Vapex, as the latter technique is called, and Orion's THAI hold promise on environmental grounds as well as economics. They could reduce water use, an increasingly controversial issue in drought-ravaged Western Canada, and cut down on greenhouse gas emissions by paring the amount of gas burned for steam.
Additional research programs and pilot projects are delving into field upgrading and other areas in the search to improve the economics of heavy oil and bitumen production in Canada.
Enbridge Inc., the largest oil pipeline operator in North America, is considering allowing the Ensyn Group to build a demonstration unit of its partial upgrading technique at its Hardisty oil terminal in Alberta.

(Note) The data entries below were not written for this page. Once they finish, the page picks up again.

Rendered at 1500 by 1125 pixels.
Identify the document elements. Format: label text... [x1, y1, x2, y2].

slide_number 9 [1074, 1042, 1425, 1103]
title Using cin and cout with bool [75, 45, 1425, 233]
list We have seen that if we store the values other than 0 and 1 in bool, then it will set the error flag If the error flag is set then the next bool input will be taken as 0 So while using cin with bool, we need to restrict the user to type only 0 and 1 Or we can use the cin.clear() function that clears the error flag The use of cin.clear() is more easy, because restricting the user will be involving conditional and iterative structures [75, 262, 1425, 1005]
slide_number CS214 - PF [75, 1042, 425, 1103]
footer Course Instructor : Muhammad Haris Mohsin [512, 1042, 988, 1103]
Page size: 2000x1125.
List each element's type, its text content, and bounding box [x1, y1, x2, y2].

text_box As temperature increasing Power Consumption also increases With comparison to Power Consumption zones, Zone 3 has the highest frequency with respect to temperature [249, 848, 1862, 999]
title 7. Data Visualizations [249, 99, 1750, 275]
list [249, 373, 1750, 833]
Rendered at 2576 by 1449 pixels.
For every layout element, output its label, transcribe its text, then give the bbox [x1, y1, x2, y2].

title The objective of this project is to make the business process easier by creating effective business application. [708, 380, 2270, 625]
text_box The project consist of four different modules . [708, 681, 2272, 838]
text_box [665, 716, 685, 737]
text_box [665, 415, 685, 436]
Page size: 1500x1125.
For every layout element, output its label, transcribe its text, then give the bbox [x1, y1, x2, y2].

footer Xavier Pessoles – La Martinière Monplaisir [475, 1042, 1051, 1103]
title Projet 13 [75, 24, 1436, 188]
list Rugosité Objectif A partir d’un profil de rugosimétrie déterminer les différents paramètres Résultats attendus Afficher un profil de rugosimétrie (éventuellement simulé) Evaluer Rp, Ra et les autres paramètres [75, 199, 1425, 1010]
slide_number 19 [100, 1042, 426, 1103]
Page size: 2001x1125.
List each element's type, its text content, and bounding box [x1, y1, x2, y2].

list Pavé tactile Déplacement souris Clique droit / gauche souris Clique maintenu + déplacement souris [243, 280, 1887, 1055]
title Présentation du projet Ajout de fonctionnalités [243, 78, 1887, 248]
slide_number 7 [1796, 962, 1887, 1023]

Genoil Inc., a small public company, has built a pilot plant for its heavy oil upgrading process just outside of Edmonton, Alberta's capital and second-largest city. The firm, which says its proprietary method can boost refinery output by up to 25 percent compared with conventional carbon rejection processes, recently had officials from PetroChina observing its operations.
Still in the early stages are a couple of initiatives involving the National Center for Upgrading Technology (NCUT), a federally funded think-tank located near Edmonton.
The Western Research Institute (WRI), a non-profit group from Laramie, Wyoming, is working with NCUT scientists to see whether WRI's oil tank remediation technique, called TaBoRR, can be used for field upgrading.
TaBoRR's processing steps, a light hydrocarbon flash followed by distillation and coking, imitate the starting unit operations at a refinery. WRI and NCUT have experimented with a variety of stripper temperatures to determine the stability of the produced crudes.
The process, if successful, would eliminate or sharply reduce the amount of blending agent, called diluent, needed to make the oil flow in pipelines. This would be a big benefit in the future as growing oilsands production is forecast to put increased pressure on the supply and price of the gas liquids used by pipeliners to dilute bitumen.
Some results from the WRI/NCUT research will be presented during the American Chemical Society's conference March 23 to 27 in New Orleans.
NCUT is involved with EnCana staffers and University of Calgary scientists in the SUPOX process, which involves partial oxidation of heavy oil in supercritical water. Using very high pressures and temperatures cuts the amount of time the heavy oil spends in the reactor, meaning a smaller plant that does not cost as much as conventional upgraders.
A pilot plant to demonstrate what is essentially a hydrogen addition technique has been built, but participants say more work is required to prove the viability of the process.
NCUT is also working with the University of Alberta on bio-upgrading, where bacteria will be used to reduce the viscosity and sulfur content of heavy oils and bitumen.
It's unlikely all these ideas will bear fruit, but this brief overview shows there are a lot of seedlings trying to take root in the Canadian oilpatch.
"We're learning things as we go and that's giving us confidence as we move forward," says Bloomer of Orion. "We're pretty keen and we want to light a fire soon."